National Advisory Council Subcommittee: Identifying Quality Measures for Medicaid-eligible Adults
Table of Contents
To inform its deliberations, AHRQ and CMS officials provided the Subcommittee with background information on two key topics: The populations served by Medicaid and the current state of quality reporting in Medicaid. This information helped to inform discussions about the health care needs of the Medicaid population and the challenges in developing a core set of measures to assess how well those needs are met.
Medicaid programs serve a diverse group of adults, and the needs of these populations were important considerations in the selection of the initial core set of quality measures. In fiscal year 2009, about 27 million adults were enrolled in Medicaid over the course of a year, accounting for about half of Medicaid beneficiaries nationwide (USDHHS, 2009a). As health care reform is implemented, the number of adults enrolled in Medicaid is expected to increase.
As a Federal-State program that serves low-income population, Medicaid bases coverage on whether an individual qualifies under financial and categorical eligibility rules. Non-elderly adults comprise about half of the adults enrolled in Medicaid. This includes a large share of women who are eligible for coverage due to pregnancy or being the parent of a dependent child. Thus, maternal and reproductive health is a key concern when identifying measures for adults enrolled in Medicaid. Medicaid covers 4 of 10 births nationwide (National Institute for Reproductive Health, undated).
Fifteen percent of Medicaid enrollees are individuals with physical, mental, or intellectual disabilities under age 65, and 9 percent are elderly, age 65 and older (USDHHS, 2009b). Some adults in Medicaid have dual eligibility for Medicare and Medicaid, and of these, about one-third are under age 65 (Medicare Payment Advisory Commission, 2010). While people with disabilities and elderly are only 25 percent of the Medicaid population, they account for 70 percent of Medicaid expenditures (Eiken et al., 2007).
Medicaid is the largest payer of long-term care in the United States and accounts for about half of all long-term care (including both institutional and community services) in the United States (Georgetown University, 2007). The long-term care population covered by Medicaid includes 2.2 million individuals with varying health care needs.
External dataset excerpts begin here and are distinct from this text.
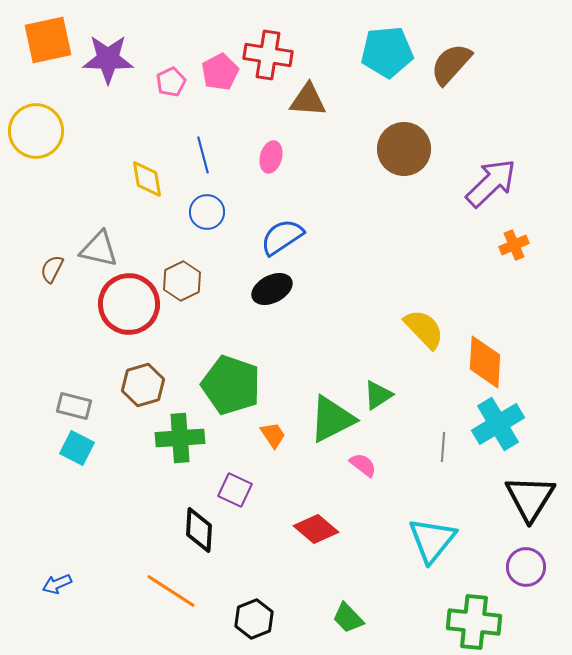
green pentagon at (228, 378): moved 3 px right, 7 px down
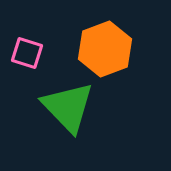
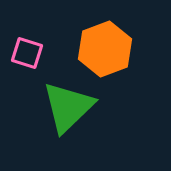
green triangle: rotated 30 degrees clockwise
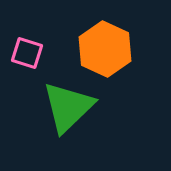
orange hexagon: rotated 14 degrees counterclockwise
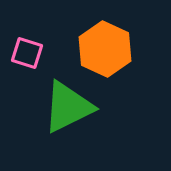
green triangle: rotated 18 degrees clockwise
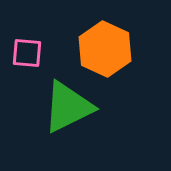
pink square: rotated 12 degrees counterclockwise
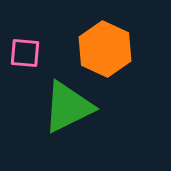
pink square: moved 2 px left
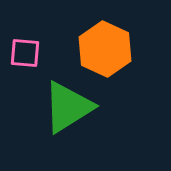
green triangle: rotated 6 degrees counterclockwise
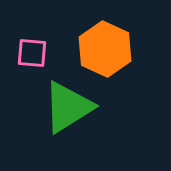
pink square: moved 7 px right
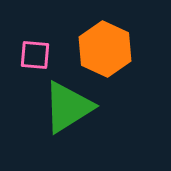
pink square: moved 3 px right, 2 px down
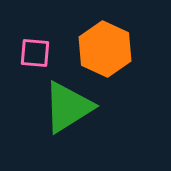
pink square: moved 2 px up
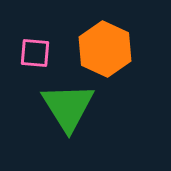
green triangle: rotated 30 degrees counterclockwise
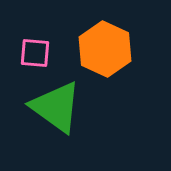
green triangle: moved 12 px left; rotated 22 degrees counterclockwise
Quality Reporting in Medicaid
Given the legislative requirement that measures designated for the core set be currently in use, the Subcommittee also considered the current state of quality reporting in Medicaid. There is no one standardized set of measures used across all States for quality reporting for Medicaid; however, measures developed for managed health care plan reporting are available and frequently used. A recent report showed that most States use Healthcare Effectiveness Data and Information Set (HEDIS®) measures or measures similar to HEDIS; 36 States reported using these measures with managed care organizations and 22 States used them with primary care case management (PCCM) or in fee-for-service (FFS) (Smith et al., 2009).
States that use HEDIS measures frequently modify HEDIS measures by altering enrollment periods, measurement year, and numerator requirements, and by using different validation procedures or data collection processes (NCQA, 2010a). While less is known about how States use quality reporting in FFS and PCCM programs, a report by the Center for Health Care Strategies (CHCS) highlighted practices from eight States that do. The report recommended that States begin measurement efforts and involve providers and other relevant stakeholders while paying attention to the challenges and resource needs (Lind et al., 2010). The States interviewed as part of the CHCS report noted that resources would be needed for measurement and validating results. States were also encouraged to begin by using measures available from administrative data sources.